Renard breathed out in disgust. "This is going to be like one of those damn baby birds? They always die, you know."
"If it dies, it dies." Jack said.
Renard slunk away.
He'd learned the trick to keep baby birds alive the longest was to keep them warm. Last winter while desperately foraging for food to keep Alfie alive, he'd found a big plastic bin labeled Non—structured Carbohydrates. They carefully rationed it out to Alfie all winter as they'd learn that he'd eat himself sick if given a chance. Jack rinsed the bin out and pushed it to the most protected corner of Alfie's garage. With the stacks of cut hay, the garage was now much warmer than the overlook.
He set up the heat lamp that he used with the baby birds, trying to nail it solid to the wall since so far the baby had upended almost everything in the garage. The hardest part was getting the baby into the bin and asleep.
"Maybe we should take it back," Alfie whispered when the garage was finally quiet and still.

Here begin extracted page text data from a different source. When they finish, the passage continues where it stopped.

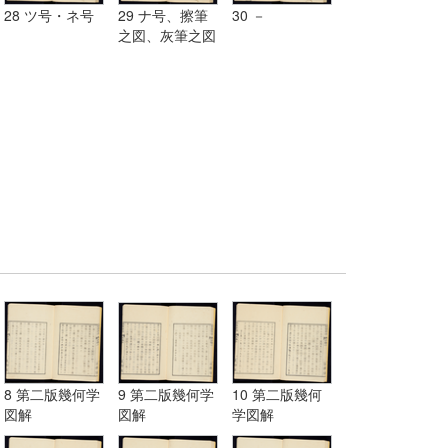
28 ツ号・ネ号
29 ナ号、擦筆
30 －
之図、灰筆之図
8 第二版幾何学
9 第二版幾何学
10 第二版幾何
図解
図解
学図解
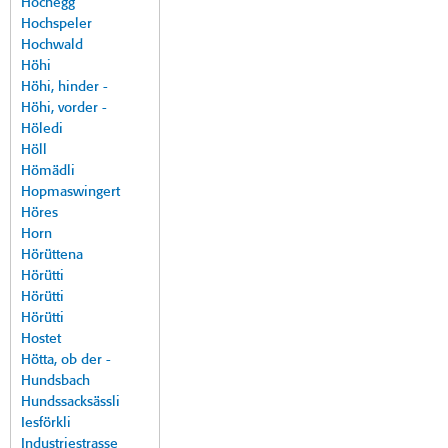
Hochegg
Hochspeler
Hochwald
Höhi
Höhi, hinder -
Höhi, vorder -
Höledi
Höll
Hömädli
Hopmaswingert
Höres
Horn
Hörüttena
Hörütti
Hörütti
Hörütti
Hostet
Hötta, ob der -
Hundsbach
Hundssacksässli
Iesförkli
Industriestrasse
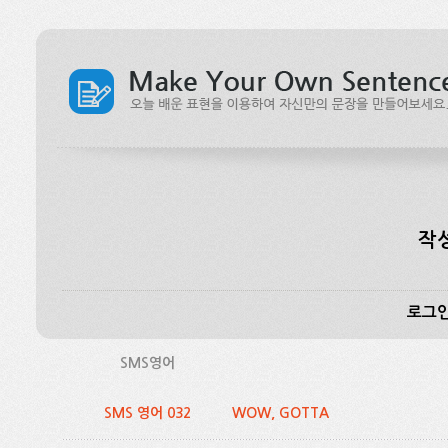
작
로그인
SMS영어
SMS 영어 032
WOW, GOTTA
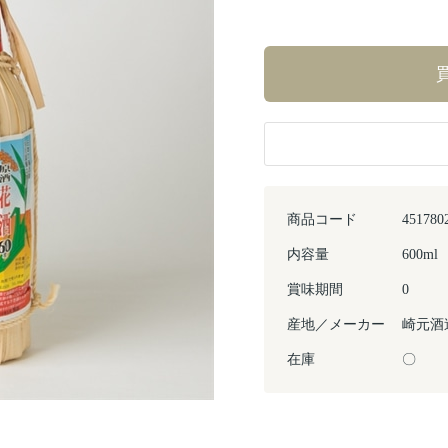
商品コード
451780
内容量
600ml
賞味期間
0
産地／メーカー
崎元酒
在庫
〇
Next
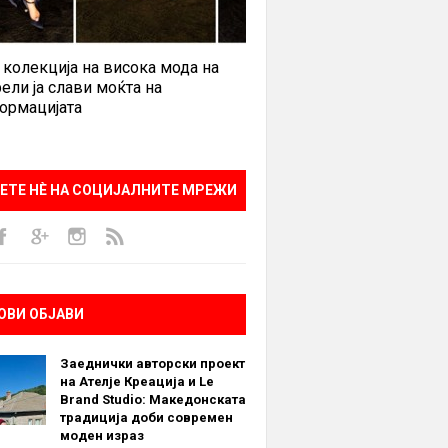
 колекција на висока мода на
ели ја слави моќта на
ормацијата
ЕТЕ НÈ НА СОЦИЈАЛНИТЕ МРЕЖИ
ОВИ ОБЈАВИ
Заеднички авторски проект
на Ателје Креација и Le
Brand Studio: Македонската
традиција доби современ
моден израз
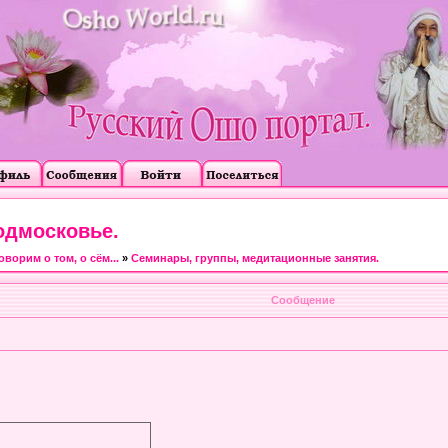
одмосковье.
оворим о том, о сём...
»
Семинары, группы, медитационные занятия.
Сообщение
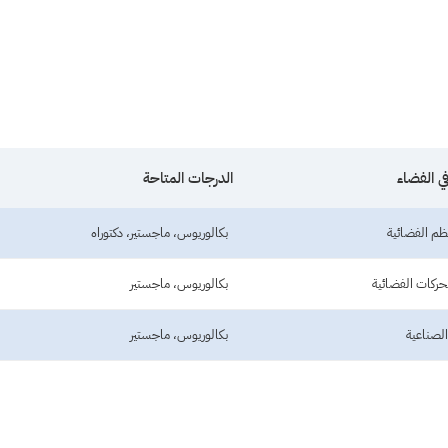
 الفضاء
الدرجات المتاحة
ظم الفضائية
بكالوريوس، ماجستير، دكتوراه
حركات الفضائية
بكالوريوس، ماجستير
الصناعية
بكالوريوس، ماجستير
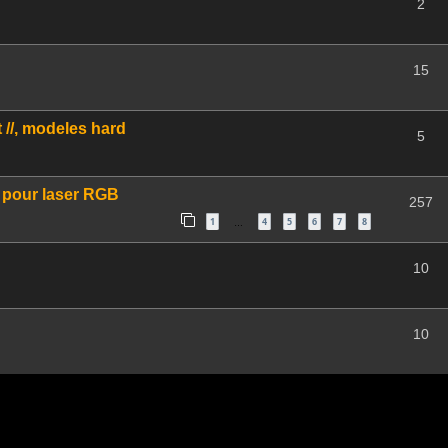
2
15
 //, modeles hard
5
e pour laser RGB
257
1
4
5
6
7
8
…
10
10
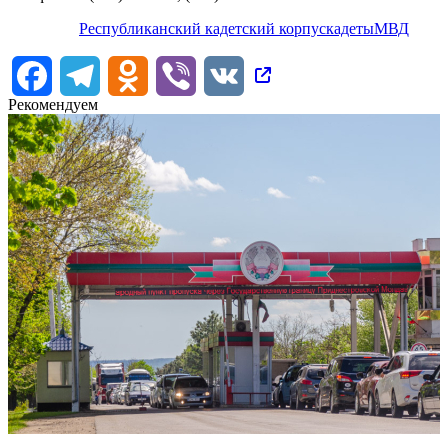
Республиканский кадетский корпус
кадеты
МВД
Facebook
Telegram
Odnoklassniki
Viber
VK
Рекомендуем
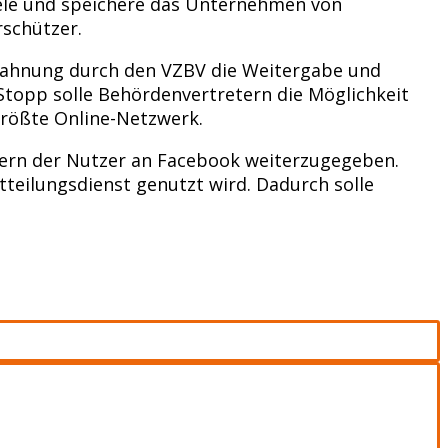
le und speichere das Unternehmen von
rschützer.
ahnung durch den VZBV die Weitergabe und
topp solle Behördenvertretern die Möglichkeit
größte Online-Netzwerk.
mern der Nutzer an Facebook weiterzugegeben.
teilungsdienst genutzt wird. Dadurch solle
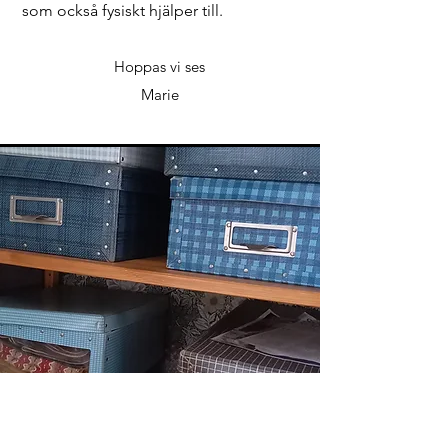
som också fysiskt hjälper till.
Hoppas vi ses
Marie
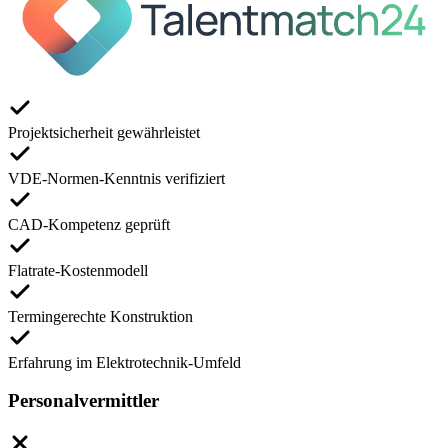
Projektsicherheit gewährleistet
VDE-Normen-Kenntnis verifiziert
CAD-Kompetenz geprüft
Flatrate-Kostenmodell
Termingerechte Konstruktion
Erfahrung im Elektrotechnik-Umfeld
Personalvermittler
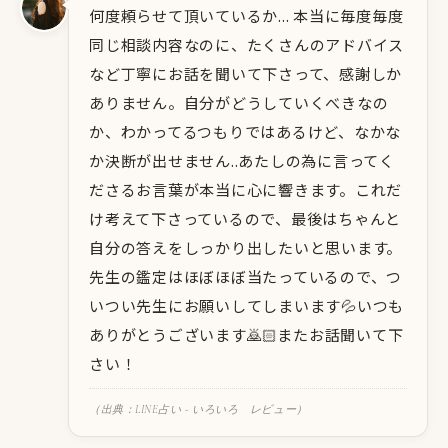
何度頼らせて頂いているか... 本当に毎度毎度
同じ相談内容なのに、たくさんのアドバイス
など丁寧にお話を聞いて下さって、感謝しか
ありません。自分がどうしていくべきなの
か、わかってるつもりではあるけど、なかな
か決断が出せません..あたしの為に言ってく
ださるお言葉が本当に心に響きます。これだ
け考えて下さっているので、最後はちゃんと
自分の答えをしっかり出したいと思います。
先生の鑑定はほぼほぼ当たっているので、つ
いつい先生にお願いしてしまいます💦いつも
ありがとうございます🙇🏻またお話聞いて下
さい！
（出典：LINE占い - いろいろ レビュー）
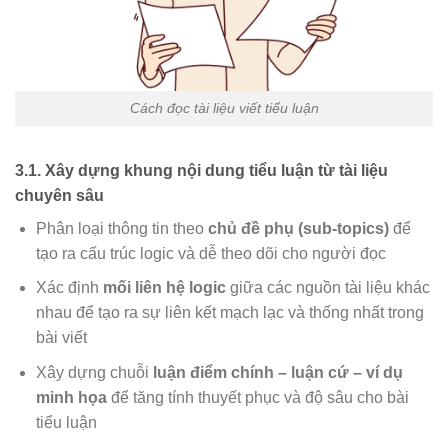
Cách đọc tài liệu viết tiểu luận
3.1. Xây dựng khung nội dung tiểu luận từ tài liệu
chuyên sâu
Phân loại thông tin theo
chủ đề phụ (sub-topics)
để
tạo ra cấu trúc logic và dễ theo dõi cho người đọc
Xác định
mối liên hệ logic
giữa các nguồn tài liệu khác
nhau để tạo ra sự liên kết mạch lạc và thống nhất trong
bài viết
Xây dựng chuỗi
luận điểm chính – luận cứ – ví dụ
minh họa
để tăng tính thuyết phục và độ sâu cho bài
tiểu luận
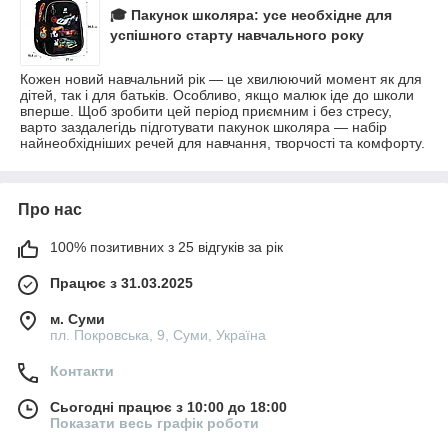
🎓 Пакунок школяра: усе необхідне для
успішного старту навчального року
Кожен новий навчальний рік — це хвилюючий момент як для
дітей, так і для батьків. Особливо, якщо малюк іде до школи
вперше. Щоб зробити цей період приємним і без стресу,
варто заздалегідь підготувати пакунок школяра — набір
найнеобхідніших речей для навчання, творчості та комфорту.
Про нас
100% позитивних з 25 відгуків за рік
Працює з 31.03.2025
м. Суми
пл. Покровська, 9, Суми, Україна
Контакти
Сьогодні працює з 10:00 до 18:00
Показати весь графік роботи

Jack caught himself growling. "There is no place to take it back to! Don't you see? The proof is all around us. The birds are how it should be. When we were small and helpless, we should have had someone taking care of us. Someone alive. Someone who loved us enough that they wouldn't stop caring for us until they knew we could take care of ourselves. But we had machines just like the lawnmowers and the hairdressers. They knew what they were supposed to do and what they weren't supposed to do. They fed us and kept us warm and cleaned up after us. And like the lawnmower that stops trying to cut the grass at dusk, the machines stopped taking care of us because – because – I don't know – we'd gotten big enough to fly."
"Since when can we fly?" Alfie asked.
"It’s a metaphor," Renard muttered from the doorway. Seeing that the baby was safely asleep, he stalked across the garage, tail twitching with annoyance. "The baby birds leave the nest once they're ready to fly."
"Exactly," Jack said. "I don't think your milk dispenser dried up and the door broke, I think whatever machines were feeding you decided it wasn't supposed to take care of you anymore."
Like the baby, Jack had been locked in a kennel with toys and running water but no food. Starving and nearly driven mad by the silence, he'd managed to climb up and use a piece of wire to short the lock to get out of his cage. This baby, though, wasn't as capable as he had been when he was abandoned by the system.
"It seems to me a stupid way of doing things," Alfie said. "Even birds know better. They might be stupid as shit, but they take care of their chicks, day and night, until they're ready to be on their own. This randomly spit out babies and hoping someone takes care of them; sheer stupidity."